Run the following command to create the AKS cluster.

ocli infra-create --file tfy-config.yaml

This command may take around 30-45 minutes to complete.

Connecting the cluster

  • Head over to the TrueFoundry platform and log in. If you haven't logged in, then you can sign up here.
  • Once you have logged in, navigate to Settings tag from the left panel and create the new API key from the Personal Access token. Copy the API key as it will be used in the next set of commands.

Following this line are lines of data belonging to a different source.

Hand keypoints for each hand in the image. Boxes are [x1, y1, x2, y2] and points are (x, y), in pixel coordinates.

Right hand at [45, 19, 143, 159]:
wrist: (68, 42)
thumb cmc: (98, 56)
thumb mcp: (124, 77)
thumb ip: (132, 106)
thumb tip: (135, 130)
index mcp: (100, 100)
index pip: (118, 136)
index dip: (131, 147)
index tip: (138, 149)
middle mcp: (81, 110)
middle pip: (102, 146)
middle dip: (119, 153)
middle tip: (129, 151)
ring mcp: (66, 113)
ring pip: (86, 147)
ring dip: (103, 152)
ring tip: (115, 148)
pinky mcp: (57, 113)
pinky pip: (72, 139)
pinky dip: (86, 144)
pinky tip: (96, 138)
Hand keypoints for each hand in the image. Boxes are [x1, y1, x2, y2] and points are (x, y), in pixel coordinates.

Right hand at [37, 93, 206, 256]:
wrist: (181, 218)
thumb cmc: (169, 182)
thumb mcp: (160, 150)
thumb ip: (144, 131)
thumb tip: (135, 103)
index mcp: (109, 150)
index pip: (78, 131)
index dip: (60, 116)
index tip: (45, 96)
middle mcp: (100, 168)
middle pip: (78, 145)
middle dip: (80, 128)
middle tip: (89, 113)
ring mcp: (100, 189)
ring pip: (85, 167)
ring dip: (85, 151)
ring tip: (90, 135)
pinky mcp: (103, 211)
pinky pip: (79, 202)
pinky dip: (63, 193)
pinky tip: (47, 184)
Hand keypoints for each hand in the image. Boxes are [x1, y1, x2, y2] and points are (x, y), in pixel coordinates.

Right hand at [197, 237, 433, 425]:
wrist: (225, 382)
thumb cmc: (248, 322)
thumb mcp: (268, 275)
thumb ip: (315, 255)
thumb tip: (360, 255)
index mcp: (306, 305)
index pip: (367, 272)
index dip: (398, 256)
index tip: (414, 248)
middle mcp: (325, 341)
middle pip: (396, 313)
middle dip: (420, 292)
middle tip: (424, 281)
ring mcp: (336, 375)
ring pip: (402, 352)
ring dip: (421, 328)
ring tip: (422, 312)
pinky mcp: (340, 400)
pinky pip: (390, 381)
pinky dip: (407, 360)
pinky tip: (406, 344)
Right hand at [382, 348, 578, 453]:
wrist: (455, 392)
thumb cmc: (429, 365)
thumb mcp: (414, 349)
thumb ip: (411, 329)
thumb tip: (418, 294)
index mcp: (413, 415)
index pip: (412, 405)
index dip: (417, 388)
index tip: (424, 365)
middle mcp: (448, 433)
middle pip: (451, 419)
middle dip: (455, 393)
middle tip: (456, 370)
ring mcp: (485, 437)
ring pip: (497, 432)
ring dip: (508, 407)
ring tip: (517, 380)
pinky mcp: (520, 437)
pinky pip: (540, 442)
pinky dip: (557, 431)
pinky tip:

Run the following commands to create the cluster in the portal. The control plane URL is the URL where you are logged in

ocli compute-plane-connect -f tfy-config.yaml --api-key API_KEY --control-plane-url CONTROL_PLANE_URL
  • This will generate a token and a values.yaml in which that token is passed

  • Content of the values.yaml will look like -

    ## @section Global Parameters
    ## @param tenantName Parameters for tenantName
    ## Tenant Name - This is same as the name of the organization used to sign up 
    ## on Truefoundry
    ##
    tenantName: "TENANT"
    
    ## @param controlPlaneURL Parameters for controlPlaneURL
    ## URL of the control plane - Same as the URL of the Truefoundry dashboard
    ##
    controlPlaneURL: "CONTROL_PLANE_URL"
    
    ## @param clusterName Name of the cluster
    ## Name of the cluster that you have created on AWS/GCP/Azure
    ##
    clusterName: "CLUSTER_NAME"
    
    ## @section Parameters for tfyAgent
    ## @param tfyAgent.enabled Flag to enable Tfy Agent
    ##
    tfyAgent:
      enabled: true
      ## @param tfyAgent.clusterToken Parameters for clusterToken
      ## Token for cluster authentication
      ##
      clusterToken: "CLUSTER_TOKEN"
    
  • Execute the command

    ocli compute-plane-install -f values.yaml --cluster-type azure-aks
    

Saving the output file (Optional)

Once the above command finishes, save the output using the command below:

ocli output --file tfy-config.yaml > output.txt

What’s Next

Go ahead and start deploying your models from the platform. You might have to go for a DNS/SSL setup to ensure that your domain is pointed to your workloads.